Technically there are two mistakes though. First is letting x be two things at once. However, even if you want to play the game of letting x be two things at once, you reach an infinite series and cannot perform any calculations. I.e. if the second is 2x or 0.5x , then by definition, we were wrong that the first was x. It must be 4x,x,x or 0.25x. Which then means we were wrong about the second, which is either 8x,2x,2x,0.5x,2x,0.5x,0.5x or 0.125x. Should be clear at this point that something has gone horribly wrong.

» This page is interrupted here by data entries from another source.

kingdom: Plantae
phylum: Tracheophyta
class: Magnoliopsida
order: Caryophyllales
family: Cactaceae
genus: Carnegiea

The second mistake was to presume it was ok to calculate the expected value before updating the possible values in the envelopes infinitely many times.

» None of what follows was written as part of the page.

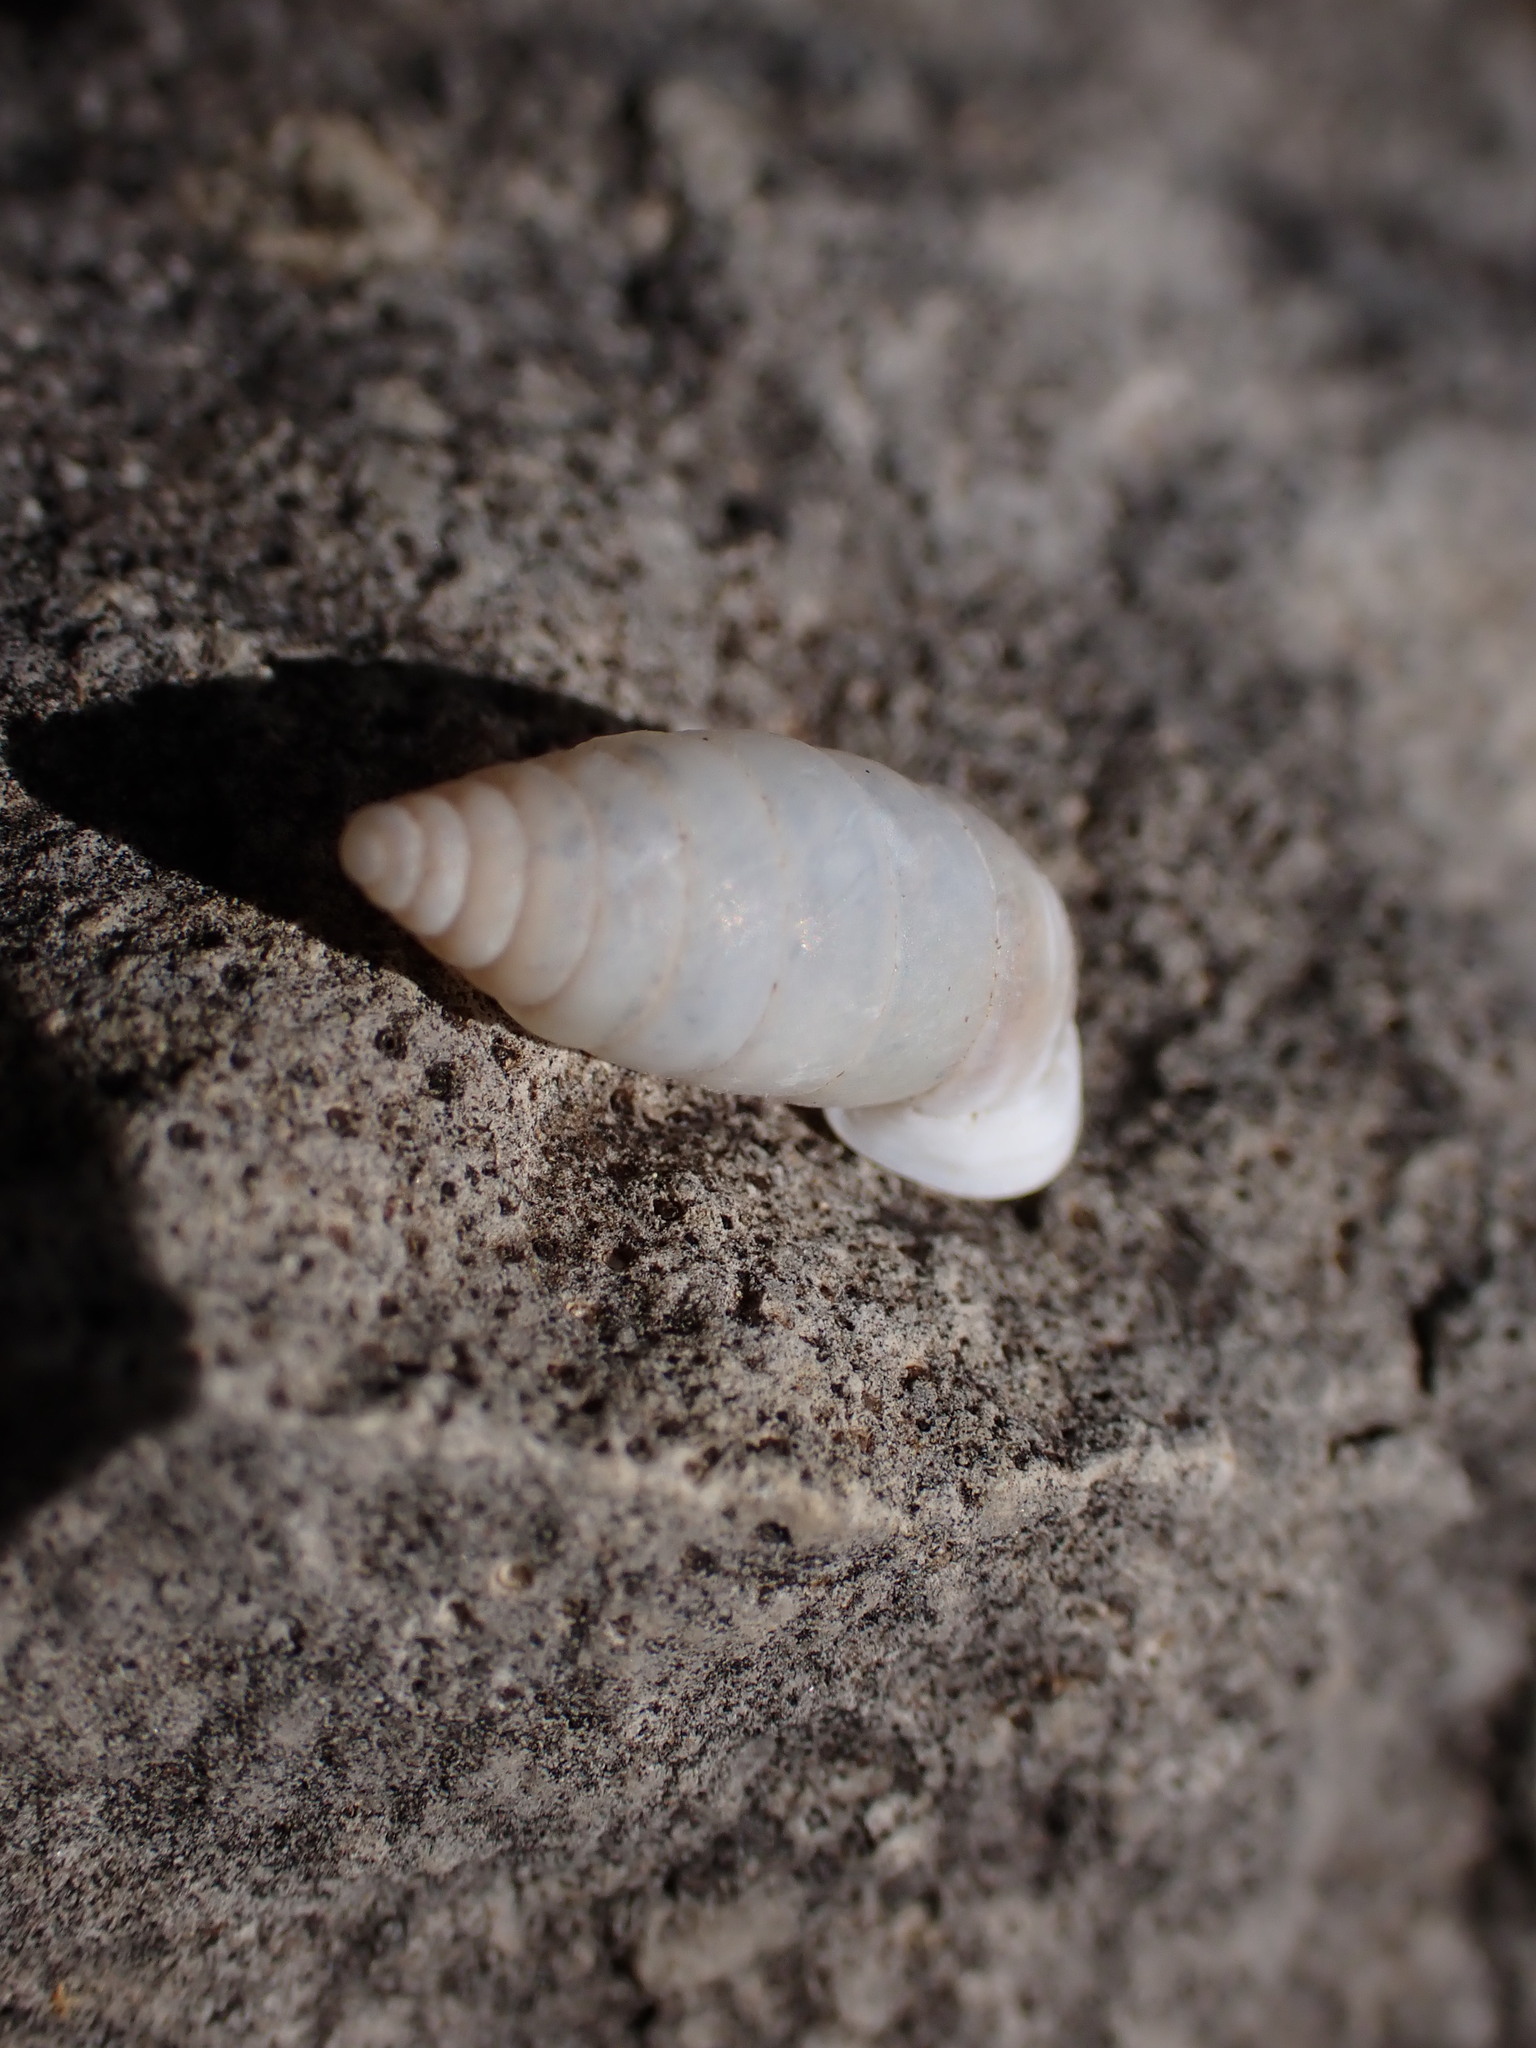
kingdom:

You have a 50% chance of getting 2x and a 50% chance of getting x when you first pick swapping does nothing to change that, the other envelope also has 50% chance of each, the reasoning is wrong because x is defined as 2 numbers at once (try inserting 1 into the equation, 2 times 1 is 2 while 0.5 times 1 is 0.5 which is four times less than 2 instead of the stated 2 times less)

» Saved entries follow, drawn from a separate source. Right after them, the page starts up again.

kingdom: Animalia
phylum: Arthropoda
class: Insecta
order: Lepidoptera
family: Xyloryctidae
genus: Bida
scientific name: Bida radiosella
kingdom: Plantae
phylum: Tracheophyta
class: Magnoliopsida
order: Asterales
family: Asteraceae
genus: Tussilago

I also don’t like the explanation given above, “x stands for two different things in the equation … the smaller amount [or] the larger amount.” The point of a random variable is that it “stands for” the set of all possibilities. So while this is attempting to explanation the error, it is technically incorrect.

I prefer an example of what that explanation was trying to say, which is that treating the envelope as having a specific value, even the unknown X, requires knowing how X was picked.

1) Say I prepare two envelopes, with $5 and $10, and give them to you for the above experiment. I tell you these values. But since the envelopes are sealed, all it means to you is that one has twice as much as the other. The point is that you can’t consider the any one value as having the potential to both win, and lose. That is, your envelope has $5, switching can only increase the value.

2) Say I prepare two pairs, one with ($5,$10) and one ($10,$20). You pick one at random for the above experiment. Again, all you know for certain is that is that one of the two has twice as much as the other. If your envelope has $10, then the “you should switch” argument above is actually correct! You have a 50% chance to lose $5, and a 50% chance to gain $10, so the expected gain is $2.50. But if you have $20, you lose $10.

3) Say I prepare ten pairs, nine with ($5,$10) and one ($10,$20). Now, if you have $10, there is a 90% chance you will lose $5, and only a 10% chance you will gain $10. So the expectation is a loss of $3.50.

The point is that the 50%:50% split applies only to whether your envelope is the higher or lower envelope, not to whether the specific value in the envelope is the higher or lower value. That is determined by both the 50%:50% split, and the relative probabilities that the envelopes were prepared with ($X/2,$X) or ($X,$2X).